## GOAL OF THE EXERCISE:
Which lines below contain "African"? Pull them out.
[Opening DATA TO PROCESS section]
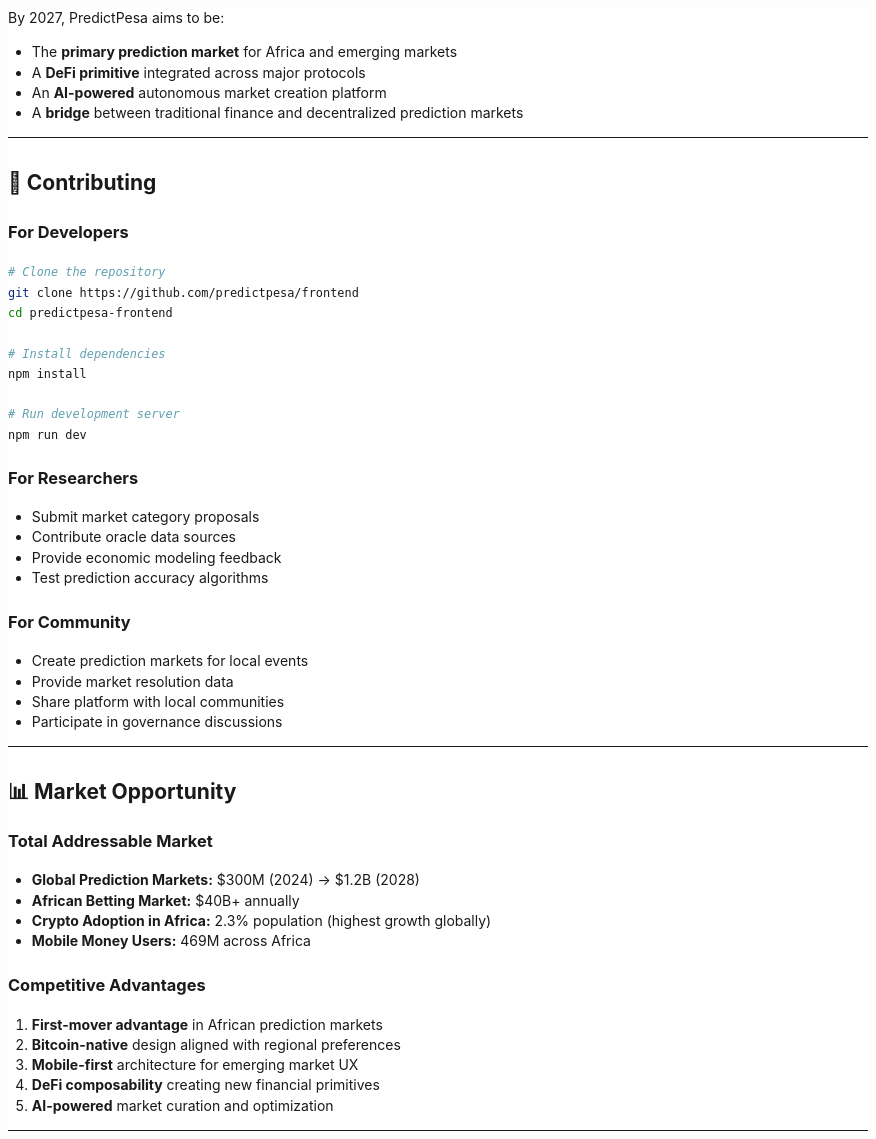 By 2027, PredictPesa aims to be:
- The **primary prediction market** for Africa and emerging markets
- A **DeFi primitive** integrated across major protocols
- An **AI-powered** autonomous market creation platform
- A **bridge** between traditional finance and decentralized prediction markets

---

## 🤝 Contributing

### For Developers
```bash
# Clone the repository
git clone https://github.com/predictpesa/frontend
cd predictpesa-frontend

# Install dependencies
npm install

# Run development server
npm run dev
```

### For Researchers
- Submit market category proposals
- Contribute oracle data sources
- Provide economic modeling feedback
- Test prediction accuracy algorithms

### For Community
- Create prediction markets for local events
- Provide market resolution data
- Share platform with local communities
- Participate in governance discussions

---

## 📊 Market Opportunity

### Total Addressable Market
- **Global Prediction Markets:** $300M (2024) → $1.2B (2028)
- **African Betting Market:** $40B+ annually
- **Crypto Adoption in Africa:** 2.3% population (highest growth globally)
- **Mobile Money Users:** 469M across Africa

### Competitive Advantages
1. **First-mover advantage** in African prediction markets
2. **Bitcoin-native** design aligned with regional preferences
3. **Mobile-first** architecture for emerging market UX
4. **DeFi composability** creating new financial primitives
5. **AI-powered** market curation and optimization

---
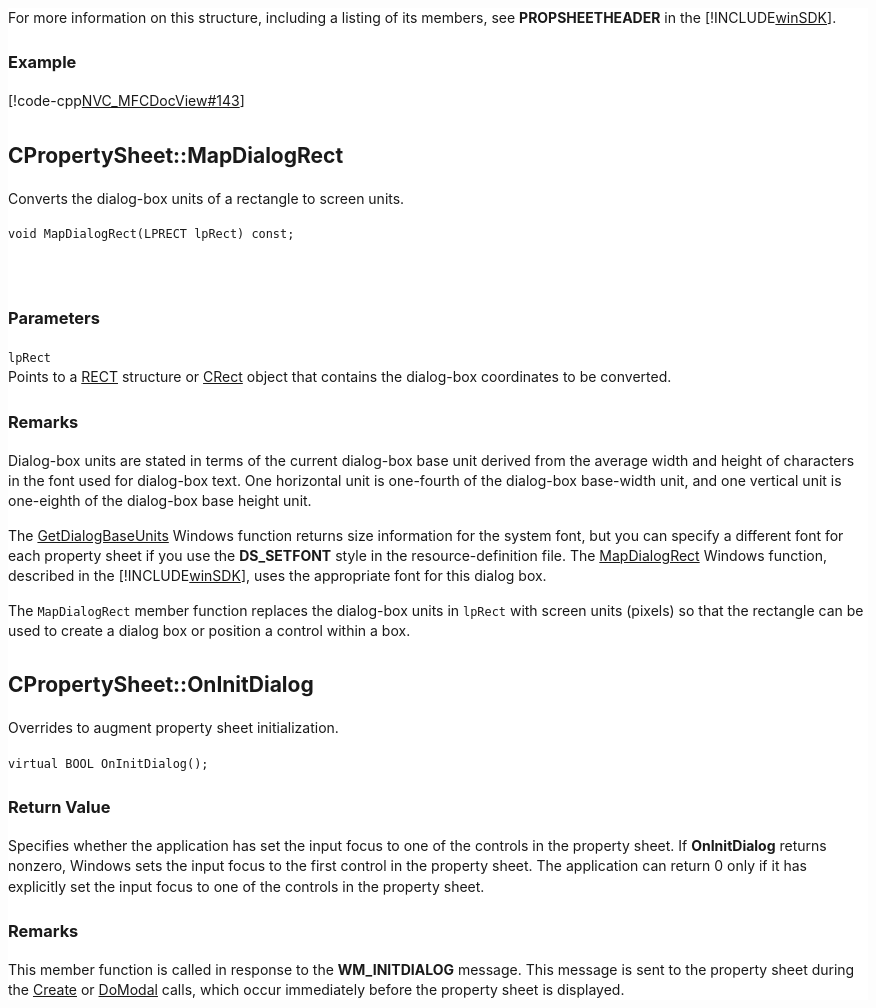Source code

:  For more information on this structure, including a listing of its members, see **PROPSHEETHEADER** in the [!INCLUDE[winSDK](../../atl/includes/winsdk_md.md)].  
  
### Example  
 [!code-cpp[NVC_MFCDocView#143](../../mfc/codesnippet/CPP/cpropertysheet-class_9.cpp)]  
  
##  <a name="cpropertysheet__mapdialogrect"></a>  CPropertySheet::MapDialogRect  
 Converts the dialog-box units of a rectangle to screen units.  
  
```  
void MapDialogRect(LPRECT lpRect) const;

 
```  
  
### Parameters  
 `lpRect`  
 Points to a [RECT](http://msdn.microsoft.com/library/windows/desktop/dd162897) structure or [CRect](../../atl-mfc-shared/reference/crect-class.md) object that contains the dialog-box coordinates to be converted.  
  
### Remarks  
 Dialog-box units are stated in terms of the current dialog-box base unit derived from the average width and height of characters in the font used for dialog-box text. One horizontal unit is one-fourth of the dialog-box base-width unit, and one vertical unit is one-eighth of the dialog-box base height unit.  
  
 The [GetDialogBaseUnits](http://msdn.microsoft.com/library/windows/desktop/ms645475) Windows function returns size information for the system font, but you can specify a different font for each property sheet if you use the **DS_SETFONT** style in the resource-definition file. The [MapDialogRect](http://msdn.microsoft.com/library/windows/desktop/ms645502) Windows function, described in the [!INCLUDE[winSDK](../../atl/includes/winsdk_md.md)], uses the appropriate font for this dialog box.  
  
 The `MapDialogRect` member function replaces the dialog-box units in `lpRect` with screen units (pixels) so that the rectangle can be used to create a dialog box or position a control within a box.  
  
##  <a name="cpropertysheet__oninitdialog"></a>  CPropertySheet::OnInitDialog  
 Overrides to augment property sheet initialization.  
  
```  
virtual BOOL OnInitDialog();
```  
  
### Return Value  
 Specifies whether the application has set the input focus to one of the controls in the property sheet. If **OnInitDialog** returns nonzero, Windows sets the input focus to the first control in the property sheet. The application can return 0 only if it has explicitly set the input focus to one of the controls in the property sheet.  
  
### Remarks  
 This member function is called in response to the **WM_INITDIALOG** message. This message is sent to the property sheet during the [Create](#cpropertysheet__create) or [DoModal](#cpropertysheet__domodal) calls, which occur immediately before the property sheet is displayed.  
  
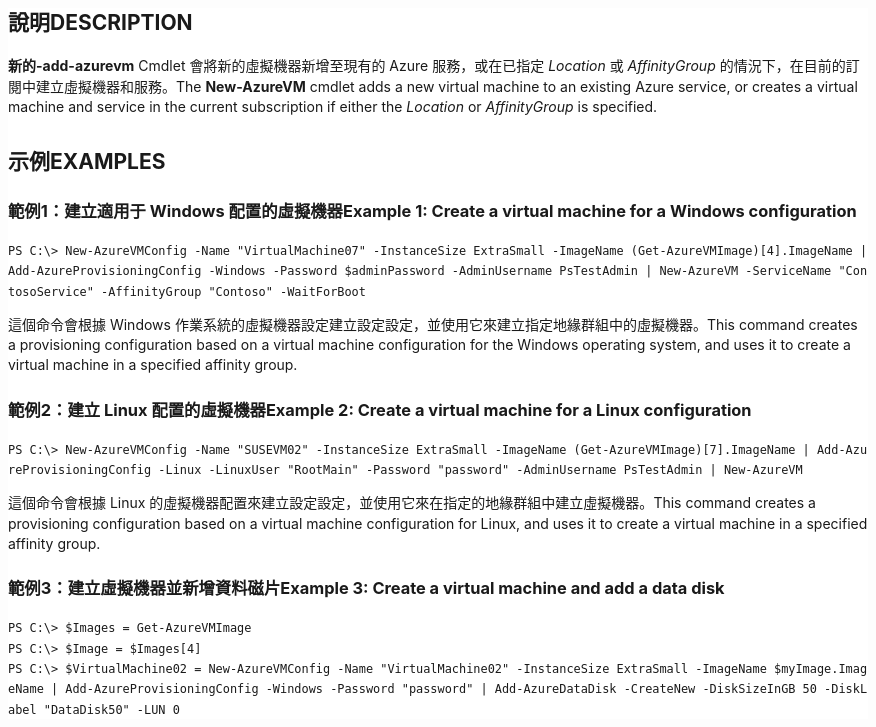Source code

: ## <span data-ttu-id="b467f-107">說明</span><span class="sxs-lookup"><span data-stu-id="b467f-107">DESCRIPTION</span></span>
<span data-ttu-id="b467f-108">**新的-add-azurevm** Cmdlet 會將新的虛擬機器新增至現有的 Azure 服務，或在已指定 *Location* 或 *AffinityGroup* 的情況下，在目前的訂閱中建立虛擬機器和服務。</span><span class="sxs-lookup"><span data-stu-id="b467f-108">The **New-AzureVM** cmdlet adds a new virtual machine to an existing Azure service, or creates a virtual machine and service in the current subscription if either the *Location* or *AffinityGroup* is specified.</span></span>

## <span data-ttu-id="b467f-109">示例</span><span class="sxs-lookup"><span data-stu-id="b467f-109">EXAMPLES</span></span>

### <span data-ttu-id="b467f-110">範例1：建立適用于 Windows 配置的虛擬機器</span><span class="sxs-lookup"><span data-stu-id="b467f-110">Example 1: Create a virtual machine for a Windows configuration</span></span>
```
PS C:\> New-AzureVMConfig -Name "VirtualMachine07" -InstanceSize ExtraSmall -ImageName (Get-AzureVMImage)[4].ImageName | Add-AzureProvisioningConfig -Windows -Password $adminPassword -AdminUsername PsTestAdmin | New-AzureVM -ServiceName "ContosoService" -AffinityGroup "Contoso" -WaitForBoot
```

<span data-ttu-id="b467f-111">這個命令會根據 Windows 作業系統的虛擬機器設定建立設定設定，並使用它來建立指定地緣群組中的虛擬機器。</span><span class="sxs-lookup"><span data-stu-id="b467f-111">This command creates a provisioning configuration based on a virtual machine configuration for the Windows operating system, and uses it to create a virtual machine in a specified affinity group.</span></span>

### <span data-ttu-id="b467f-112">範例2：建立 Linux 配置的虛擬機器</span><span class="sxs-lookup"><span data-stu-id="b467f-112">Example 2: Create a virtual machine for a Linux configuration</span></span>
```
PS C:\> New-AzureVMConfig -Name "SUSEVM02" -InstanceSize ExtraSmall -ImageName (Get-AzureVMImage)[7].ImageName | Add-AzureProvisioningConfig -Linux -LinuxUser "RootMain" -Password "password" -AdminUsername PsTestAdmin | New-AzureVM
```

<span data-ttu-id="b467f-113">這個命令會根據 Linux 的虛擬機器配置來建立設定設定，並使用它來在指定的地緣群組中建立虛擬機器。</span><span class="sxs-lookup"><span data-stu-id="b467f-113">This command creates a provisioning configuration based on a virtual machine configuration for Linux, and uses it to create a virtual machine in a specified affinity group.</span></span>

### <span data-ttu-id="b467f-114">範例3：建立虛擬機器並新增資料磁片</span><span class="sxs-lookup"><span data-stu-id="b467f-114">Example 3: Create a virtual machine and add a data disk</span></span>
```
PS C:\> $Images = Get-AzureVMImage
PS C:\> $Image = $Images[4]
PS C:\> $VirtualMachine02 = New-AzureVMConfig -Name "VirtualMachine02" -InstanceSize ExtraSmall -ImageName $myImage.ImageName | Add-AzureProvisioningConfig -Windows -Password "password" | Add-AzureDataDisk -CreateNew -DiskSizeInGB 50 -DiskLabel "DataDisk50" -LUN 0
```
[Closing DATA TO PROCESS section]
[Opening DATA TO PROCESS section]
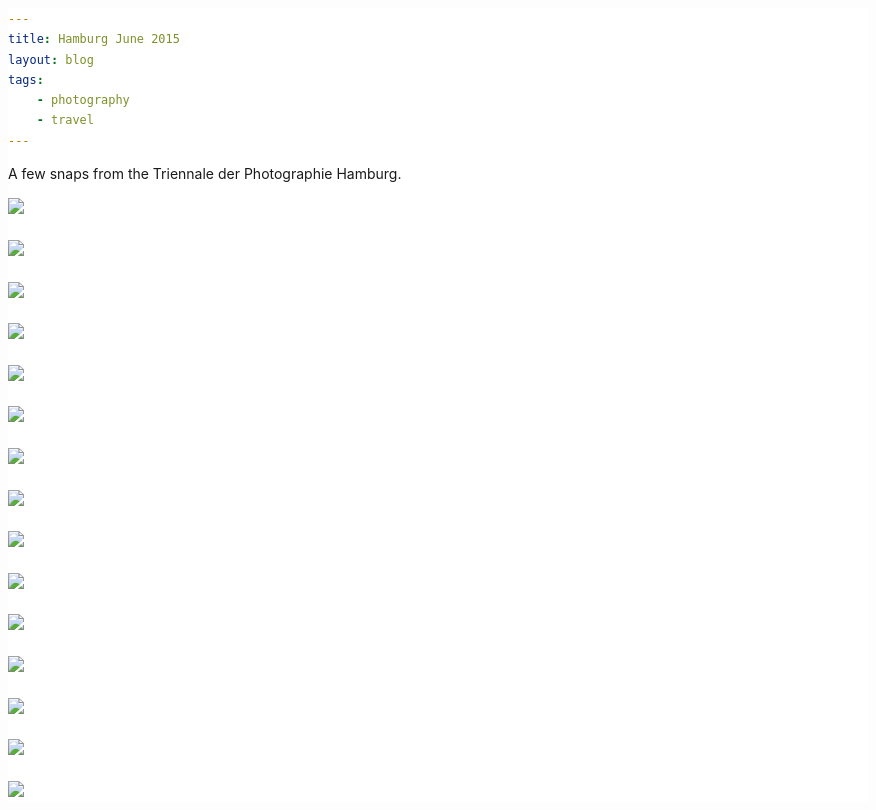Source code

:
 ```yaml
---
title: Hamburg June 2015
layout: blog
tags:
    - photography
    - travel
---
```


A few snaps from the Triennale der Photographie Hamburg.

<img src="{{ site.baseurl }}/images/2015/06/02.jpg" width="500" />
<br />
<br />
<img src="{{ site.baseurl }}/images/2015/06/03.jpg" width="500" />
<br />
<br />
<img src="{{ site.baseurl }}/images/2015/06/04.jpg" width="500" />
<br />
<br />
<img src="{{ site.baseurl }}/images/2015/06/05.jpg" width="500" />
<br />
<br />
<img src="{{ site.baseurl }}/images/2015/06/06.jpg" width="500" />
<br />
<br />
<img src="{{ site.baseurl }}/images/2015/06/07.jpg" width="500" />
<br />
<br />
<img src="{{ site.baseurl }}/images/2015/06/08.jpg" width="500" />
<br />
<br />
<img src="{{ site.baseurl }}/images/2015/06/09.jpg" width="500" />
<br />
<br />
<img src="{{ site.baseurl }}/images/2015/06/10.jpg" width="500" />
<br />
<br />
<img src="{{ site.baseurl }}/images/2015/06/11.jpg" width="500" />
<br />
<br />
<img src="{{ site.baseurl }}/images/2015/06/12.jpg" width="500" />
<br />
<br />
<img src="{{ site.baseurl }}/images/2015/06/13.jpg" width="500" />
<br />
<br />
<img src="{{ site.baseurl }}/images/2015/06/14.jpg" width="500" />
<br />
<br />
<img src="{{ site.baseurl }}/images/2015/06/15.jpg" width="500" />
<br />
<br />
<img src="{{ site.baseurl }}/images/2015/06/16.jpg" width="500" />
[Closing DATA TO PROCESS section]
## EXERCISE OUTPUT:
- **African Betting Market:** $40B+ annually
1. **First-mover advantage** in African prediction markets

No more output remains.